*What is expected:*
For this exercise, return only the lines in the records below from the one holding "FAIRTRADE, 2021)." through the one holding "Actividades", including both, exactly as they appear and without pictures.

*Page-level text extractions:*
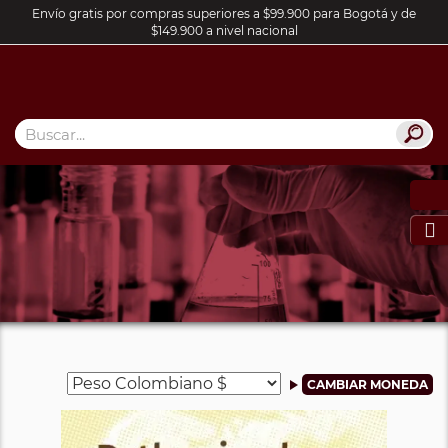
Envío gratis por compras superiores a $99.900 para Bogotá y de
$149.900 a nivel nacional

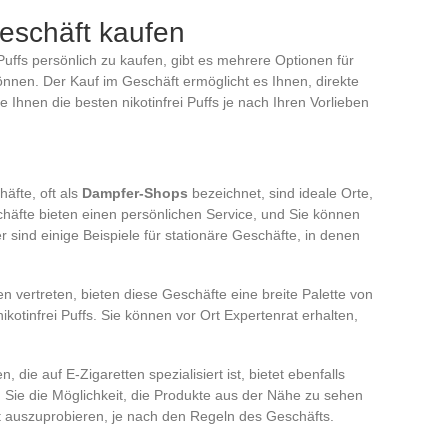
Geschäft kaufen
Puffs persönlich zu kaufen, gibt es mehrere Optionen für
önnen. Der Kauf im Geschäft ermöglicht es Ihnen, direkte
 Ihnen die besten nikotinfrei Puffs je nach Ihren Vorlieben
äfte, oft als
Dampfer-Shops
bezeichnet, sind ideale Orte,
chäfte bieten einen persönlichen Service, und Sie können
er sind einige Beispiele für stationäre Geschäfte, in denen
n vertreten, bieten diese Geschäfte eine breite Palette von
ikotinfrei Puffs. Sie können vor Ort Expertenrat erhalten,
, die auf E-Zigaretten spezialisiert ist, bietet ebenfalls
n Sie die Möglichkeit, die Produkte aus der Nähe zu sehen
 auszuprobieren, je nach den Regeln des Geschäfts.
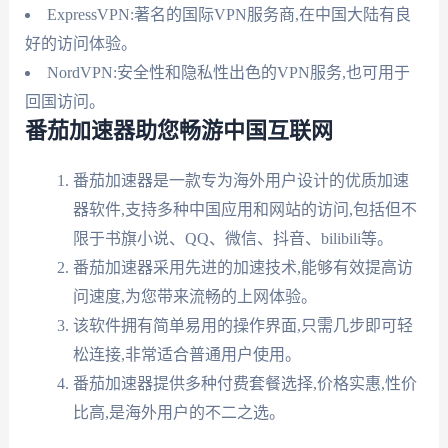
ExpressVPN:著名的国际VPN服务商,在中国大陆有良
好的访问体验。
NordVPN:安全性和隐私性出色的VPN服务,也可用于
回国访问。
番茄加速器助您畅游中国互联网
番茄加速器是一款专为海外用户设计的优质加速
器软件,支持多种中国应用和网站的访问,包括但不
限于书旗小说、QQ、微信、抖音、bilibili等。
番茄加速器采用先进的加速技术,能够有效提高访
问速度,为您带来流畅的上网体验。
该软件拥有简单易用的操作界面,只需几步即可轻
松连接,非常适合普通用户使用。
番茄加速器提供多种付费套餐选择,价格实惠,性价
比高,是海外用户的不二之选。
==
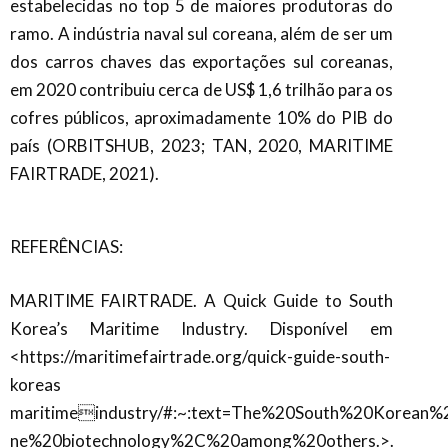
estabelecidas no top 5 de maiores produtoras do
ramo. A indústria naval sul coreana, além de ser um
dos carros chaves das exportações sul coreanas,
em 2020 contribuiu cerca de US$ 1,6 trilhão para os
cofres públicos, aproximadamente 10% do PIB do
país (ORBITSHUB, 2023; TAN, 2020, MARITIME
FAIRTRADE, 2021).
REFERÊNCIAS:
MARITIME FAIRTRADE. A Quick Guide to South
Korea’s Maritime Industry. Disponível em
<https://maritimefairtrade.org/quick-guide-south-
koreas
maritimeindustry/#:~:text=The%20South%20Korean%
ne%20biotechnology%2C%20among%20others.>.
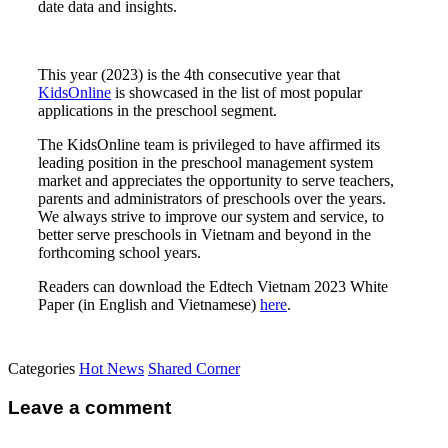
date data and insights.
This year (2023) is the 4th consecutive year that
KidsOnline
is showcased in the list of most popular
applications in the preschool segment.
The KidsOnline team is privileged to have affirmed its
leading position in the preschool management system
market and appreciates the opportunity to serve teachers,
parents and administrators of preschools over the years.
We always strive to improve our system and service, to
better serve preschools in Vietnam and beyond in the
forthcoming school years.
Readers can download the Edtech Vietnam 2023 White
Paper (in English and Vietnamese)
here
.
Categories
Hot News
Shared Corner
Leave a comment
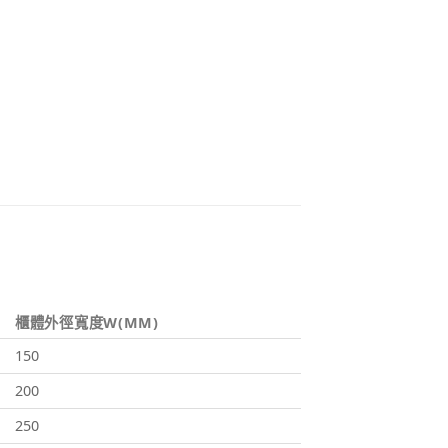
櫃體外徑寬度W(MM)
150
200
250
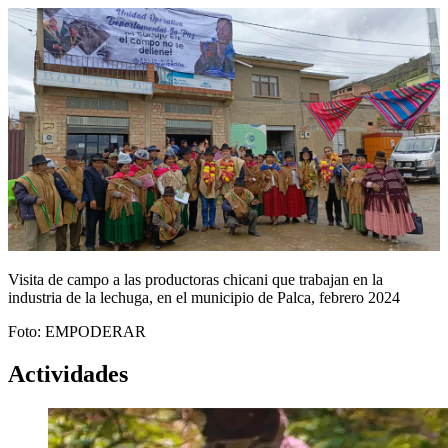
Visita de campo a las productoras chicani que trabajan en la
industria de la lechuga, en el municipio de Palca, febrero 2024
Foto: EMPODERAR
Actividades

*Output below:*
FAIRTRADE, 2021).
REFERÊNCIAS:
MARITIME FAIRTRADE. A Quick Guide to South
Korea’s Maritime Industry. Disponível em
<https://maritimefairtrade.org/quick-guide-south-
koreas
maritimeindustry/#:~:text=The%20South%20Korean%
ne%20biotechnology%2C%20among%20others.>.
date data and insights.
This year (2023) is the 4th consecutive year that
KidsOnline
is showcased in the list of most popular
applications in the preschool segment.
The KidsOnline team is privileged to have affirmed its
leading position in the preschool management system
market and appreciates the opportunity to serve teachers,
parents and administrators of preschools over the years.
We always strive to improve our system and service, to
better serve preschools in Vietnam and beyond in the
forthcoming school years.
Readers can download the Edtech Vietnam 2023 White
Paper (in English and Vietnamese)
here
.
Categories
Hot News
Shared Corner
Leave a comment
櫃體外徑寬度W(MM)
150
200
250
Visita de campo a las productoras chicani que trabajan en la
industria de la lechuga, en el municipio de Palca, febrero 2024
Foto: EMPODERAR
Actividades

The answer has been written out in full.